Reshaping the dataset to WGMS-format

As you can see, each record in the dataset contains three measurements: one at the start of the hydrological year (beginning of winter), one at the end of winter (start of summer), and one at the end of summer. Of course, these measurement periods can also be arbitrary, as long as they are in three per record. For now, we do not account for other data formats. The purpose of the lines below is to separate these measurements into individual records, each with a single date and surface mass balance.

[4]:
# Please specify the column names on the left side of the dictionary as they are named in your dataset.
# Additionally, add new keys and values for columns you would like to keep from the original dataset.
# These keys and values in the dictionary will be the final column names in your dataset.
wgms_data_columns = {
    'yr': 'YEAR',
    'stake': 'POINT_ID',
    'lat': 'POINT_LAT',
    'lon': 'POINT_LON',
    'elevation': 'POINT_ELEVATION',
    # Do not change these column names (both keys and values)
    'TO_DATE': 'TO_DATE',
    'FROM_DATE': 'FROM_DATE',
    'POINT_BALANCE': 'POINT_BALANCE',
}

# Please specify the three column names for the three measurement dates (these are specifically for the Iceland dataset)
column_names_dates = ['d1', 'd2', 'd3']

# Please specify the three column names for the three surface mass balance measurements (these are specifically for the Iceland dataset)
column_names_smb = ['bw_stratigraphic', 'bs_stratigraphic', 'ba_stratigraphic']

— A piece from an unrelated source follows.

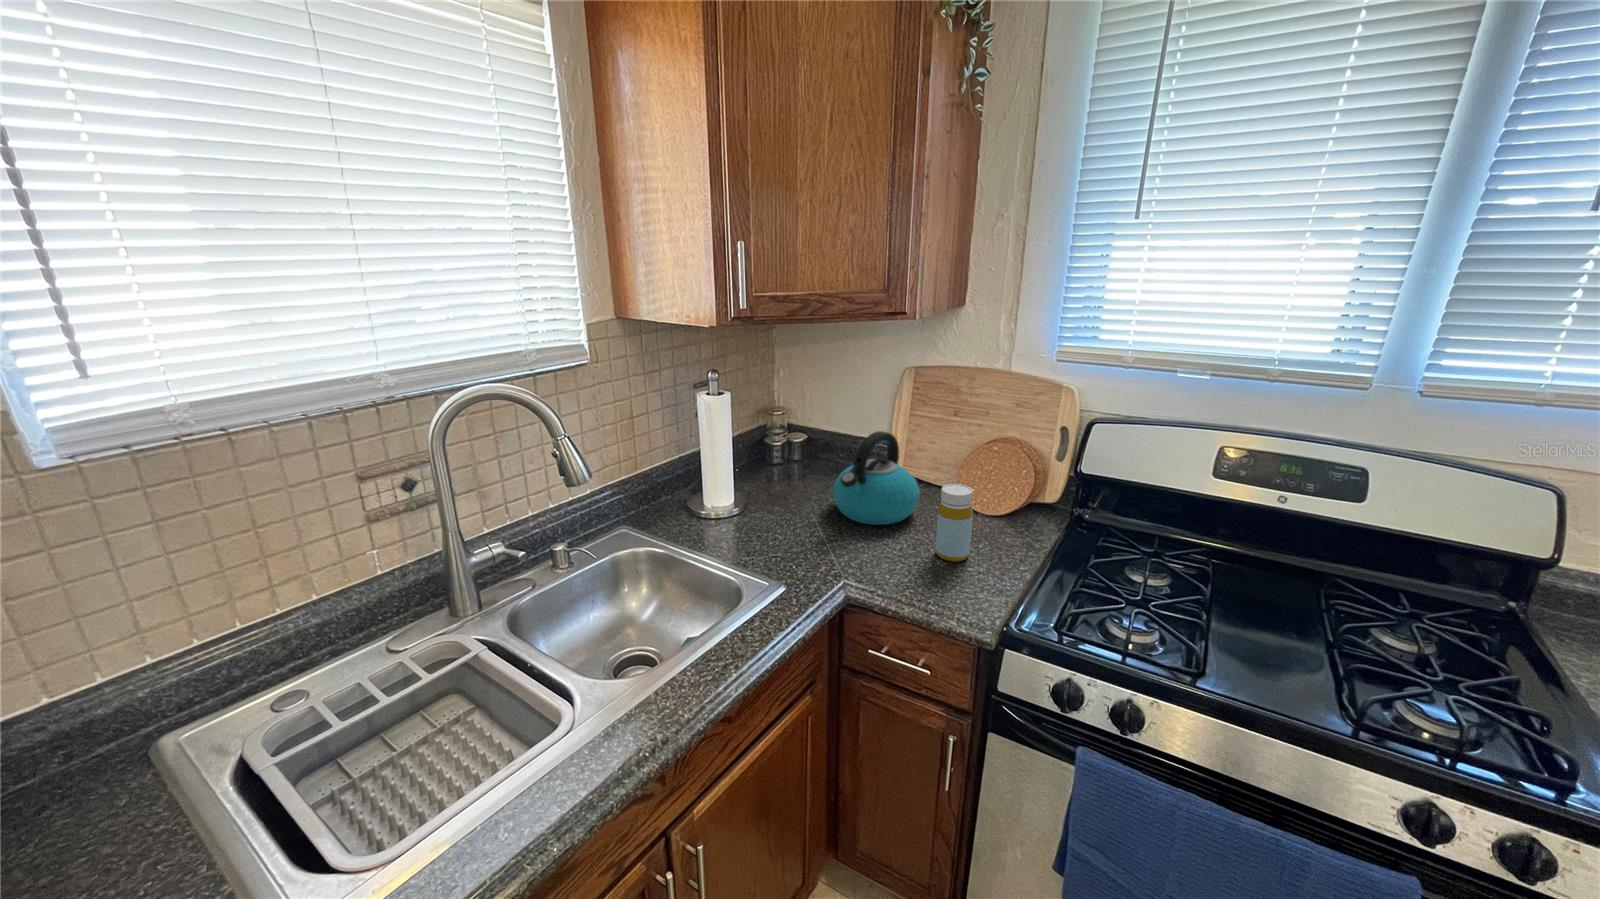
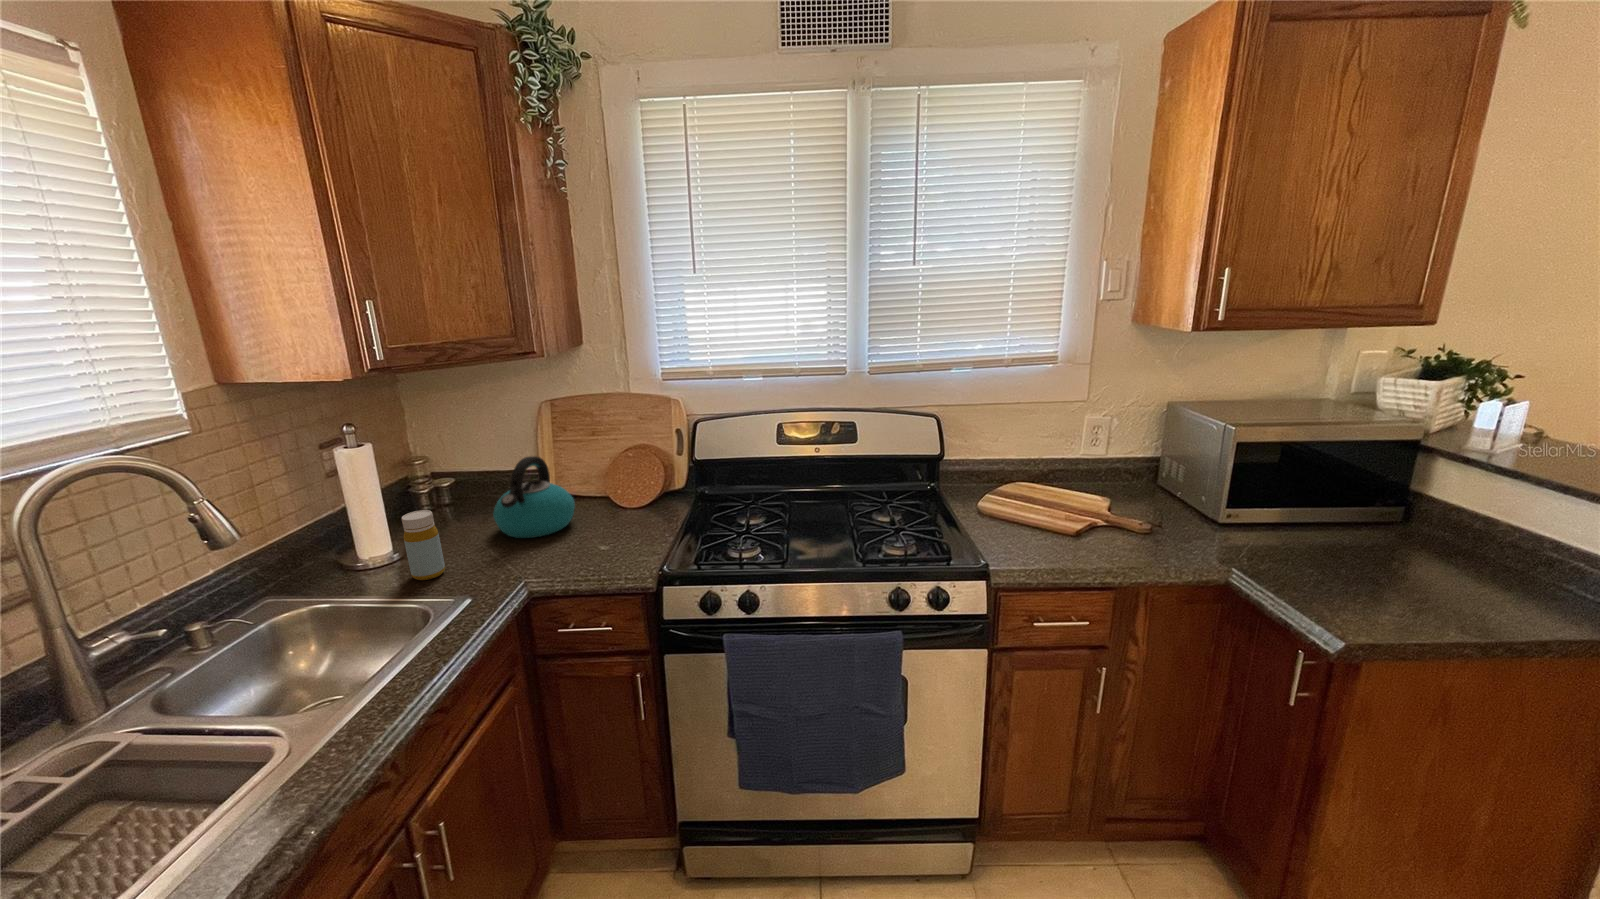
bottle: present [936,484,973,562] -> present [402,510,445,580]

# Reshape the dataset to the WGMS format
data = mbm.data_processing.utils.convert_to_wgms(wgms_data_columns=wgms_data_columns,
                                 data=data,
                                 date_columns=column_names_dates,
                                 smb_columns=column_names_smb)

Let’s take a look at the dataframe after this reshaping process.

[5]:
display(data.head(10))
YEAR POINT_ID POINT_LAT POINT_LON POINT_ELEVATION TO_DATE FROM_DATE POINT_BALANCE
0 1995 hn14aa 64.885013 -18.773871 1450.4 19950520 19940917 2.07
1 1995 hn14aa 64.885013 -18.773871 1450.4 19950916 19950520 -1.43
2 1995 hn14aa 64.885013 -18.773871 1450.4 19950916 19940917 0.64
3 1996 hn14aa 64.885013 -18.773871 1449.8 19960511 19950916 1.83
4 1996 hn14aa 64.885013 -18.773871 1449.8 19961003 19960511 -1.30
5 1996 hn14aa 64.885013 -18.773871 1449.8 19961003 19950916 0.53
6 1999 hn14aa 64.885013 -18.773871 1448.3 19990515 19981004 NaN
7 1999 hn14aa 64.885013 -18.773871 1448.3 19990923 19990515 NaN
8 1999 hn14aa 64.885013 -18.773871 1448.3 19990923 19981004 1.04
9 2000 hn14aa 64.885013 -18.773871 1447.3 20000513 19990923 2.49

Reproject Coordinates to WGS84 Coordinate Reference System

At this stage, if needed, you can convert the current coordinate system (CRS) to WGS84 if it is not already in that format. Please specify the current CRS of the coordinates.

[6]:
data = mbm.data_processing.utils.convert_to_wgs84(data=data, from_crs=4659)
[7]:
data.to_csv(repoPath+'notebooks/example_data/iceland/files/iceland_wgms_dataset.csv',
            index=False)

At this stage, your dataset is ready to be processed further by retrieving topographical and meteorological features and converting the dataset to a monthly resolution. The next step it to follow the data preparation notebook to see how data in the WGMS format can be incorporated into the data processing pipeline.